What you need to do:
a. In the Harley-Davidson article, reproduce the text from "As America’s biggest" to "strange, unpaved road.", replacing "crossroads" with "turning point".
b. In the Harley-Davidson article, condense the paragraph that begins "While most of its overall income" into a shorter version that keeps its main facts.
c. Write the next part of the Harley-Davidson article, picking up after its final paragraph.

Text passage:
Driving Into 2019: Harley Davidson Isn't Running Out Of Gas
Playboy Africa|January 2019

As America’s biggest motorcycle manufacturer turns 115 years old, it doesn’t strain the art of metaphor too heavily to say the company is at a crossroads. Harley-Davidson makes a lot of money offof its past, but the future demands it must turn onto a strange, unpaved road.

John Scott Lewinski
Driving Into 2019: Harley Davidson Isn't Running Out Of Gas


While most of its overall income still flows from older, well-heeled riders who can afford H-D’s comfort-centric bikes, developing demographics and cultural trends make it clear Harley must evolve or become roadkill. So, the company needs to please its aging, dwindling but well-funded crop of veteran customers with one hand while grooming new products and concepts to attract younger riders with the other.

Given information:
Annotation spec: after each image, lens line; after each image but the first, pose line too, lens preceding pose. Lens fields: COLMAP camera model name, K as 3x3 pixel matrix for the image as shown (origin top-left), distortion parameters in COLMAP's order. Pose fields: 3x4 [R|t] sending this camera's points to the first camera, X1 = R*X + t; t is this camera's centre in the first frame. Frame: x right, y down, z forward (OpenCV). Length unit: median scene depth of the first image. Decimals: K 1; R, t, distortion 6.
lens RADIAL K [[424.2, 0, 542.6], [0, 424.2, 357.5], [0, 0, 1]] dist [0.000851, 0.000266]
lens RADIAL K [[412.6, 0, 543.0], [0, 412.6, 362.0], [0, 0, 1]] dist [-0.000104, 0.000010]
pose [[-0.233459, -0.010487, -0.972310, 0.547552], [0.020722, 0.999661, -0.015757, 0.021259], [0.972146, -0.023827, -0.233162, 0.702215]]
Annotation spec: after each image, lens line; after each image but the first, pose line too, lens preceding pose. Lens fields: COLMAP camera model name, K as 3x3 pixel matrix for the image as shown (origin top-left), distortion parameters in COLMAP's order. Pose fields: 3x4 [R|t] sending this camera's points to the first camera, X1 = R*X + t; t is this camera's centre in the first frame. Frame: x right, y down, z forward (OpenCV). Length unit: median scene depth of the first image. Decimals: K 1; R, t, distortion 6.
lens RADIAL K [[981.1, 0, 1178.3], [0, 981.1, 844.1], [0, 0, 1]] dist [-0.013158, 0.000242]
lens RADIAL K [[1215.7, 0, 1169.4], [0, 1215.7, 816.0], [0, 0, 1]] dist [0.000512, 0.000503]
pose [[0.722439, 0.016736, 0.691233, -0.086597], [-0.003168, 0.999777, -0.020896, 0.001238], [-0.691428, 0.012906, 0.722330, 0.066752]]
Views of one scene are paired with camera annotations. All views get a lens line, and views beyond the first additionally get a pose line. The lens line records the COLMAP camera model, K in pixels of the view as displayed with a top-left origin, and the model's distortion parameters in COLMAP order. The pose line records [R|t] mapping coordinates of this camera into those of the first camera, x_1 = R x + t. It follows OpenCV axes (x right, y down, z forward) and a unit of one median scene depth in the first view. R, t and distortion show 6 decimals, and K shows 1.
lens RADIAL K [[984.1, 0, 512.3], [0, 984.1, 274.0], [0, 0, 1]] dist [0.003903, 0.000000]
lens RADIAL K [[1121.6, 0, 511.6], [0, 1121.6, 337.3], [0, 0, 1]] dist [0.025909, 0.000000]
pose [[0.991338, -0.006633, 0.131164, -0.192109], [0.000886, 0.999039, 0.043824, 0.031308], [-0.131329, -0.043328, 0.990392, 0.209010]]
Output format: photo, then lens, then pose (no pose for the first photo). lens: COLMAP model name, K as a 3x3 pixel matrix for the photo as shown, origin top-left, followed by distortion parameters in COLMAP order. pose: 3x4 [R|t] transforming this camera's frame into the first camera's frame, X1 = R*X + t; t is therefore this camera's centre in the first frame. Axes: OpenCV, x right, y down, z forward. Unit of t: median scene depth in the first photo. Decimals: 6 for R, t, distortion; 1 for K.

Answers to this exercise:
a.
As America’s biggest motorcycle manufacturer turns 115 years old, it doesn’t strain the art of metaphor too heavily to say the company is at a turning point. Harley-Davidson makes a lot of money offof its past, but the future demands it must turn onto a strange, unpaved road.

b. Most of Harley-Davidson's income still comes from older, wealthy riders who can afford its comfort-focused bikes, but changing demographics and cultural trends mean the company must evolve or fail. It therefore has to keep serving its aging, shrinking but well-funded base of veteran customers while developing new products and concepts to draw younger riders.

c.
Harley-Davidson’s 115th anniversary celebration kicked off earlier this year in Prague for the European faithful, but the party came home to Harley’s hometown of Milwaukee the last week of August. Early autumn weather greeted the Orange and Black as it offered the assembled motorcycle media a firsthand look at just how it plans to manage its temporal juggling act between the steady money of the past and economic demands of days inbound.

A party took over a city of more than 600,000 people with a mix of denim, leather and rattling engine noise. From the shores of Lake Michigan to the domain of dairy farms, special events and concerts brought riders from across the United States, and around the world, together to celebrate the metal and memories of their two-wheeled love affairs.